Use either of the following modes:

  • Launch mode:
    msprof --dynamic=on --output=/home/projects/output --model-execution=on --runtime-api=on --aicpu=on /home/projects/MyApp/out/main
    > start
        
    ...
    > stop
       
    ...
    > quit
       
    ...

    The dynamical collection of profile data requires the passing of a user application.

  • Attach mode:
    msprof --dynamic=on --pid=<pid> --output=/home/projects/output --model-execution=on --runtime-api=on --aicpu=on
    > start
        
    ...
    > stop
       
    ...
    > quit
       
    ...

You can select required collection items on the command line for dynamically collecting profile data by adding the collection options listed in Profile Data Collection to the command line.

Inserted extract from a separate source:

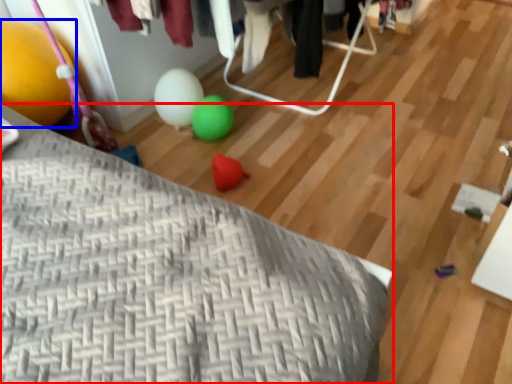
Question: Which point is further to the camera, furniture (highlighted by a red box) or balloon (highlighted by a blue box)?

Choices:
 (A) furniture
 (B) balloon

Answer: (B)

The collected profile data is saved in the directory specified by the --output option. The data result depends on the collection options specified in the command line.

Options

Table 1 Options

Option

Description

Required/Optional

--dynamic

Switch that controls dynamic profile data collection, either on or off (default).

Required

--pid

PID of an application to profile. For details about how to obtain the PID, see Application PID Obtaining.

Required in attach mode

start

Starts collection.

Optional

stop

Stops collection. Each time the start and stop commands are executed, a PROF_XXX directory for storing the data file is generated in the path specified by the --output option.

Optional

quit

Stops collection and exits the interactive mode. The AI task is running properly. You can run the msprof command to enter the interactive mode again.

Optional

  • The maximum number of executions for the start and stop commands is 100. If the total execution count of both commands exceeds 100, the server will terminate the connection, meaning that a maximum of 50 profile samples will be collected. When the server is reconnected, the count will be reset.
  • When the start and stop commands are repeatedly executed, the stop command may end the profiling process, which can terminate the data reporting by CANN. As a result, an ERROR log is printed, which is a normal occurrence.

Application PID Obtaining

  • In single-device scenarios:

    Go to the home directory as the running user and run the following command to query the PID of the application:

    ll ~/dynamic_profiling_socket_*

    Information similar to the following is displayed (the root user is used as the running user). Find the PID of the latest running application. In the following information, 130065 is the PID of the application.

    1
    2
    3
    srw-------. 1 root root 0 Feb  8 11:24 /root/dynamic_profiling_socket_112549
    srw-------. 1 root root 0 Feb  8 13:38 /root/dynamic_profiling_socket_128848
    srw-------. 1 root root 0 Feb  8 13:39 /root/dynamic_profiling_socket_130065
    
  • In multi-region scenarios:

    You are advised to perform the AI tasks on every device one by one and obtain the PID based on the method in single-device scenarios. If an AI task is performed on multiple devices at the same time, obtain any PID for data collection. Currently, you cannot specify multiple PIDs for collection at the same time.

Data Parsing

You are advised to perform operations in Profile Data Parsing and Export (msprof Command) to parse and export profile data in the PROF_XXX directory.